Oneohtrix Point Never / Rene Hell - Music for Reliquary House FACT review

Available on: NNA Tapes LP

A split LP is still quite a rarity these days, so a pairing of Oneohtrix Point Never and Rene Hell was always going to be something quite pronounced and purposeful. With both artists having transitioned in the last two years from synth-lead constructions to more electroacoustic compositions, Music For Reliquary House / In 1980 I Was A Blue Square is definitely A Good Idea as far as a showcase of new music goes.

As Oneohtrix Point Never, Daniel Lopatin takes the first half of the record with Music For Reliquary House, a single, 22 minute composition picking up from the primarily sample-based material of last album Replica and his harsher noise interests.

Between the more ‘studio-based contemporary classical’ approach of this work and the implications of its title – a holy home for religious relics – there is something familiar about it in both its selection of instrumentation and content. The voice, as with much sacred music, plays a consistently dominant role within swathes of noise, both elements presented as long streams, violent gestures and occasional rhythmic patterns. Lopatin takes a Ligeti-like approach to reverence, focusing more on a harrowing awe of the almighty than hallowed worship. Music For Reliquary House is a sustained drama of constant builds and drops in intensity, an extremely slow pan taking in fearful, transcendental details.

Creating any long-form electroacoustic piece is a challenge and, as with any genre, there are certain approaches that result in clichés. Music For Reliquary House is slightly different in that it is coming from a noise-based, live laptop-and-MIDI-controller kind of aesthetic (also something of its own sound), resulting in a mixture of the two methods.

As such there are familiar tropes from both, but an abundance of detail from the two colliding, with perhaps some give and take necessary.  As an example, the use of constant speech-fragment chattering found throughout – much like repeated sample triggering from varying pressure on a controller pad – is quite grating. However, the same technology (presumably) and this kind of DIY computer-punk aesthetic also result in some vicious movement and content less common to electroacoustic music.

Where the piece holds its own is by neatly sidestepping again and again into territory unexpected both for the type of composition it is and in a more general musical sense: stuttering rave stabs; contorted, strained synth tones; sparser, warped vocal transitions, fleeting bursts. Rather than moving as one single trajectory from A to B, with new material regularly introduced, it could have benefitted from revisit some of these moments. However, with a huge amount of inspiration crammed in toMusic for Reliquary House there is enough to make for a dynamic total listen, a regular shift between the familiar and its surprising transitions and combinations.

Jeff Witscher, a.k.a. Rene Hell, then takes the second half of the album, In 1980 I Was A Blue Square. A simple comparison of his current progression in style would be between CFCF, Telafon Tel Aviv’s early work and Hecker; a marrying of neo-Classical and minimalist styles with both electronic instruments and computer-generated sonics.

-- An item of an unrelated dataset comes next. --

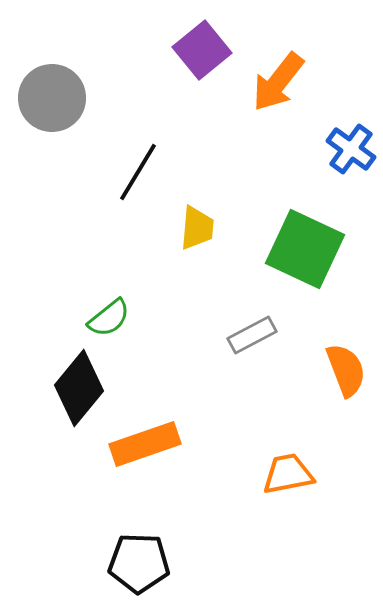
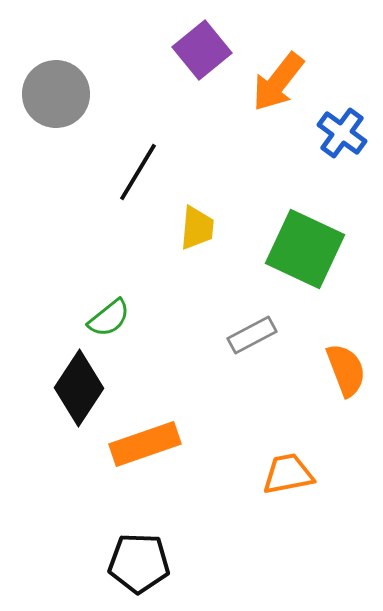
gray circle: moved 4 px right, 4 px up
blue cross: moved 9 px left, 16 px up
black diamond: rotated 6 degrees counterclockwise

‘Meta Concrète’ enters with what sounds like a clock irregular chiming an obtuse melody behind a delicate, sombre piano 12/8 piano ballad, everything quickly torn asunder by collapsing swathes of digital noise and the pattering of crushed frequency blips. The veil of string arrangements that follow in ‘Quelque Terreur’ are hair-raisingly beautiful, simple and effective, electronics used sparingly in its floating cloud of glitchy, bird-like chirruping and possibly some pads to fill out the chords.

‘Prelude To The Bridge’ then pairs a Glass- or Nyman-like piano adventure with complimentary synthesizer, mournful strings and frantic frequency fits atop, an extraordinary 21st Century romantic adrenaline rush. ‘Variation In C’ changes pace, moving as growing and fading blocks of what might be real woodwind, organ-like tones, and strings. Swelling lushly again and again from warm harmony to warm harmony, the strings reach to take brief, dominant, expressive roles in the latter third.

‘Bl, Qs’ finishes Hell’s contribution, almost a slow variation on the opening number in its 12/8 piano arpeggiations, joined this time by earnest vibrato and sul ponticello strings. While there are no electronics present, the quiet, introverted clock bell tones return too, curious in their restraint, distance and ambiguity.

In 1980 I Was A Blue Square is a superbly considered collection of miniatures. While the premise of pairing naïve, genuinely lovely classical compositions with the extremities and subtleties of sonic technology is a simple idea, the ability to do so successfully, featuring them together in such a way that the pieces are unfinished without one or the other, is far harder. Hell has done so, modestly and with highly commendable results.